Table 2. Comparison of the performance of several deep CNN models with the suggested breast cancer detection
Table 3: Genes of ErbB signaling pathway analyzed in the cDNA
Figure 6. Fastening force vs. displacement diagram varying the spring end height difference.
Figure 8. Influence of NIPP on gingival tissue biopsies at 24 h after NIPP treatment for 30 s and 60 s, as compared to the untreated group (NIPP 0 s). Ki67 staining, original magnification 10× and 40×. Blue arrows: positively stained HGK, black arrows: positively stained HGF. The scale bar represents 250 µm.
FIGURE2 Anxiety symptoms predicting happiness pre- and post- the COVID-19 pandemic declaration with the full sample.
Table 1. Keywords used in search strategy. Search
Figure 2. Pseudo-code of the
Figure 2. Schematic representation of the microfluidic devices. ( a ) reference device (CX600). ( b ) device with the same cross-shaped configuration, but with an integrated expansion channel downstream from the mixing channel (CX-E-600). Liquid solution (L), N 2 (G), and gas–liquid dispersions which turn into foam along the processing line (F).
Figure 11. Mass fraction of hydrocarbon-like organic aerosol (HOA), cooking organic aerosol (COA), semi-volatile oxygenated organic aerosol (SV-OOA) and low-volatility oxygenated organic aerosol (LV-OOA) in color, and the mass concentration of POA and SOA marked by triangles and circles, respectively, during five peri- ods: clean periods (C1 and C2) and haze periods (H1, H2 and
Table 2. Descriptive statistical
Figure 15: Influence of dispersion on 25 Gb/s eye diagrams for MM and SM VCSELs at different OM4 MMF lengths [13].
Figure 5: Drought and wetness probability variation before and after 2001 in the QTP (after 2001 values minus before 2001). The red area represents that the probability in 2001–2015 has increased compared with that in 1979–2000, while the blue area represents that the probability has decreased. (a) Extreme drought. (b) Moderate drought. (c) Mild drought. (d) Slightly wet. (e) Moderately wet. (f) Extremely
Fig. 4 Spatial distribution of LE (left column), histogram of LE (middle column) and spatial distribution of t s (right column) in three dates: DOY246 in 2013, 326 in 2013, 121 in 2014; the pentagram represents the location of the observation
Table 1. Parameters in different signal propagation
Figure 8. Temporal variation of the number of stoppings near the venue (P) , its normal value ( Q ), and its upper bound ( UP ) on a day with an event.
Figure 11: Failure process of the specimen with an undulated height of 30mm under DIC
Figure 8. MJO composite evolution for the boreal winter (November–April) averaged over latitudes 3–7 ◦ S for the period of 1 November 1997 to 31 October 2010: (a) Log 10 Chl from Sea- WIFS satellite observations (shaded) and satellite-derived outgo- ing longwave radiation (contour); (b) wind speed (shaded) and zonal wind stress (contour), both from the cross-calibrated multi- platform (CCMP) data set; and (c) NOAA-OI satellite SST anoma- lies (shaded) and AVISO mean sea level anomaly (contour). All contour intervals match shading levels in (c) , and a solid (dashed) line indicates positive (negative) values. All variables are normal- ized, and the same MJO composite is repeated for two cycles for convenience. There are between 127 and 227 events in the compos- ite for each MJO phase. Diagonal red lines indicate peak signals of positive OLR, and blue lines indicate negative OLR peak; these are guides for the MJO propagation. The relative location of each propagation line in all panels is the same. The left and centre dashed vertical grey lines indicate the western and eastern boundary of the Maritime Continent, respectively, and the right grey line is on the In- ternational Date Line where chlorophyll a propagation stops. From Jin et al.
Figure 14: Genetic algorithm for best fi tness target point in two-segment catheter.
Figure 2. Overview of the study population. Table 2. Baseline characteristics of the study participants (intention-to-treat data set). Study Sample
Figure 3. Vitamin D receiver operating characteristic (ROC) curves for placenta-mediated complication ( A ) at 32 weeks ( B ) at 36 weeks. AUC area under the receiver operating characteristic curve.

## THE PROBLEM
Find the word "height" in the data and show each line that holds it.

## THE COMPLETED TASK
Figure 6. Fastening force vs. displacement diagram varying the spring end height difference.
Figure 11: Failure process of the specimen with an undulated height of 30mm under DIC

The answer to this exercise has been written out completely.